6. Résoudre des problématiques spécifiques au développement d’un projet numérique dans l’Etat
Enfin, voici la leçon la plus importante que nous ont apprise des deux premières promotions : il faut capitaliser sur les expériences des autres et faire profiter de son expérience à soi. Les projets numériques au sein de l’Etat ne manquent pas, les obstacles à leur réalisation non plus. La bonne nouvelle ? Ces obstacles sont souvent les mêmes, que l’on soit une start-up d’Etat, un lieu d’innovation publique ou un défi EIG, et tous ces acteurs ont trouvé des solutions.
C’est pourquoi pendant le bootcamp de février 2019, nous avons tenu à présenter un maximum d’acteurs de l’innovation publique aux EIG. En discutant avec eux, les EIG ont pu :
- s’inspirer de démarches déjà entreprises. Les EIG ont particulièrement apprécié d’échanger avec des représentants de l’incubateur des start-ups d’Etat, betagouv. Découvrir leur méthode (identifier un irritant dans la relation entre un service public et ses usagers, mettre en place des indicateurs parlants, prototyper vite, accepter les échecs…) a notamment alimenté les discussions entre les EIG et leurs mentors sur le cadrage de leurs défis.

> [Lignes extraites]:
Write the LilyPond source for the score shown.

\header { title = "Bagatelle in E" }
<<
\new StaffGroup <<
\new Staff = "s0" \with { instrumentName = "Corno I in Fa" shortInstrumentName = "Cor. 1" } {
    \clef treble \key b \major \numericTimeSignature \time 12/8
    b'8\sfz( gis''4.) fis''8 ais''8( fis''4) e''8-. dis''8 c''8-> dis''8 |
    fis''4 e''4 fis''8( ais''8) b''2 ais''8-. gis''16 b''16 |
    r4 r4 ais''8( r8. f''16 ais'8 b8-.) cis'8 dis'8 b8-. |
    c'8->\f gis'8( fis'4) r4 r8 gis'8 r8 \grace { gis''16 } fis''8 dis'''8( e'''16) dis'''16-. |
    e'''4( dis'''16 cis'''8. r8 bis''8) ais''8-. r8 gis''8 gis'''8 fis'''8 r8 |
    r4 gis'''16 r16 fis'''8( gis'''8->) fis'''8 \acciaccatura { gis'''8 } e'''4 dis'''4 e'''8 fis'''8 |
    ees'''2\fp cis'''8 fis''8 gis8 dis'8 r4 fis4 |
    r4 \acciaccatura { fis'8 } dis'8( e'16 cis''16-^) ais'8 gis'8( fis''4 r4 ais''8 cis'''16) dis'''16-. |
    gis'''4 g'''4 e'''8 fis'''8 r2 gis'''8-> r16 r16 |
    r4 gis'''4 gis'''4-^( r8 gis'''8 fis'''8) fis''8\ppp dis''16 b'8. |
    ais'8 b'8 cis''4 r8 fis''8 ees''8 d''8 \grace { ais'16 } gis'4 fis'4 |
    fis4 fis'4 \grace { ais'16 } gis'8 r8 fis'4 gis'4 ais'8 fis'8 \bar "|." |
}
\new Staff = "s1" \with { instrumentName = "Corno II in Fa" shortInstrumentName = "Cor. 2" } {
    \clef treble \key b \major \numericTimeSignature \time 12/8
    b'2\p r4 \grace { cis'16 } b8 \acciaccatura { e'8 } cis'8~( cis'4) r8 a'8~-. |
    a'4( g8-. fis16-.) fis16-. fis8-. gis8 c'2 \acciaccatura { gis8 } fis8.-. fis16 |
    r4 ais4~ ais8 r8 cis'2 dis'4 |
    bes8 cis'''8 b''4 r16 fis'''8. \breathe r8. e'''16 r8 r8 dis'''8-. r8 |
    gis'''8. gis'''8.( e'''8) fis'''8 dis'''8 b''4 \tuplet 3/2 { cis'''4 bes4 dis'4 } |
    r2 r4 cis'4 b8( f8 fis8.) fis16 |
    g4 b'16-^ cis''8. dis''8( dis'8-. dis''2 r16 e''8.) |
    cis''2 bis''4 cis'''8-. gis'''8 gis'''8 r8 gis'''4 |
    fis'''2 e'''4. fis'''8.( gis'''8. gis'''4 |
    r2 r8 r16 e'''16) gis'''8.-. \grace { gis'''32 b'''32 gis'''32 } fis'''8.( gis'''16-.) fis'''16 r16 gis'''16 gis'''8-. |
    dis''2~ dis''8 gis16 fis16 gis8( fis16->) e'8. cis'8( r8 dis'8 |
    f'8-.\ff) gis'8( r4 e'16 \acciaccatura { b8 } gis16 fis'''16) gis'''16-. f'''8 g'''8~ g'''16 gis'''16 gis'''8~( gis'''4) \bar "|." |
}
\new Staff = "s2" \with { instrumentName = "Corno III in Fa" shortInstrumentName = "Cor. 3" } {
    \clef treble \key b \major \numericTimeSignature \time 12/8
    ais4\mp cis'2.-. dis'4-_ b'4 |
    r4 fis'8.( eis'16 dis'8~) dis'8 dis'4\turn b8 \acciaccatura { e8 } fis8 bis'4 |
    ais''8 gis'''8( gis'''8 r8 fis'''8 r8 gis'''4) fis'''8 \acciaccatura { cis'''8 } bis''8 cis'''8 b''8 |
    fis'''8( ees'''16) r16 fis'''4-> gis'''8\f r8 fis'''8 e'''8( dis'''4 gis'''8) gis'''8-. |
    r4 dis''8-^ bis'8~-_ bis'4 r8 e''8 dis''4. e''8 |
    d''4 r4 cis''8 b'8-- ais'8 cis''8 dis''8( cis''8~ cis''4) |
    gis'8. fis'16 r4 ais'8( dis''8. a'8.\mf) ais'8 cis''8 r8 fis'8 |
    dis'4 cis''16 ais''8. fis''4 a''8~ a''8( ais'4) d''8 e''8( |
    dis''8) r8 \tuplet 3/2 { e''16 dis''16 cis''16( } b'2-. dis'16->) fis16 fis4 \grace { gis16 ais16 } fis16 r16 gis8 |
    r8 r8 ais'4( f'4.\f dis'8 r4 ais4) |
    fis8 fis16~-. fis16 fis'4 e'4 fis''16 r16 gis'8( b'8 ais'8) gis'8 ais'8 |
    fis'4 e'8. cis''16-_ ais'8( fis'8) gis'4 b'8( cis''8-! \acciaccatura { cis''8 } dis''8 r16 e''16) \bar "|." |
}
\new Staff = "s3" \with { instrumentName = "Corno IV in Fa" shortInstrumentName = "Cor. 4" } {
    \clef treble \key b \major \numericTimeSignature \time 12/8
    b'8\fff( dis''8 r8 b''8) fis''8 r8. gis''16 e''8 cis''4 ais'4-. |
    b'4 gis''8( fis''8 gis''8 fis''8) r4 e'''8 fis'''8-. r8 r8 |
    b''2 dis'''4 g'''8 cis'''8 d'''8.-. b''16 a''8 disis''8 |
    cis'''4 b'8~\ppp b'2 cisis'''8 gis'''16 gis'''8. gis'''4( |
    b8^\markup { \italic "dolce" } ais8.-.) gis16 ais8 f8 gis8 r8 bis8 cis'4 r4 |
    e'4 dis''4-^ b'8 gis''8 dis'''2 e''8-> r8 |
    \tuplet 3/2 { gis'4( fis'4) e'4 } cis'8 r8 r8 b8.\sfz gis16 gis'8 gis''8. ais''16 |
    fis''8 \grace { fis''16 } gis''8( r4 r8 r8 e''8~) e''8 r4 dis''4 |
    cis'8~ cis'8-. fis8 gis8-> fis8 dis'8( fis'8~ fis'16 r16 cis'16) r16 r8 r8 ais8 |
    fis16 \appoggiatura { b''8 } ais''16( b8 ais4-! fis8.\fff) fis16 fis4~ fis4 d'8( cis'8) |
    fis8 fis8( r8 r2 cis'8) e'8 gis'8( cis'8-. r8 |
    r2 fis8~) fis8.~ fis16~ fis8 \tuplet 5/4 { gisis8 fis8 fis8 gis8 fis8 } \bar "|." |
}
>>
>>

> [Action demandée 1]:
Reprenez le passage du texte extrait qui va de « 6. Résoudre des » à « trouvé des solutions. » inclus, en le mettant à jour : « promotions » y devient « cohortes ».
> [Action demandée 2]:
D'après le texte extrait, avec les représentants de quel incubateur les EIG ont-ils particulièrement apprécié d'échanger ?
> [Action demandée 3]:
Indiquez si chacune des affirmations suivantes concorde avec le texte extrait, en répondant par oui ou non et en citant les mots décisifs.
(a) Les obstacles aux projets numériques de l'Etat sont souvent les mêmes d'un acteur à l'autre.
(b) Le bootcamp s'est tenu en mars 2019.
(c) La méthode de betagouv consiste notamment à prototyper lentement.

> [Résultat obtenu 1]:
6. Résoudre des problématiques spécifiques au développement d’un projet numérique dans l’Etat
Enfin, voici la leçon la plus importante que nous ont apprise des deux premières cohortes : il faut capitaliser sur les expériences des autres et faire profiter de son expérience à soi. Les projets numériques au sein de l’Etat ne manquent pas, les obstacles à leur réalisation non plus. La bonne nouvelle ? Ces obstacles sont souvent les mêmes, que l’on soit une start-up d’Etat, un lieu d’innovation publique ou un défi EIG, et tous ces acteurs ont trouvé des solutions.

> [Résultat obtenu 2]:
Betagouv, l'incubateur des start-ups d'Etat.

> [Résultat obtenu 3]:
(a) Oui : « Ces obstacles sont souvent les mêmes ».
(b) Non : « pendant le bootcamp de février 2019 ».
(c) Non : « prototyper vite ».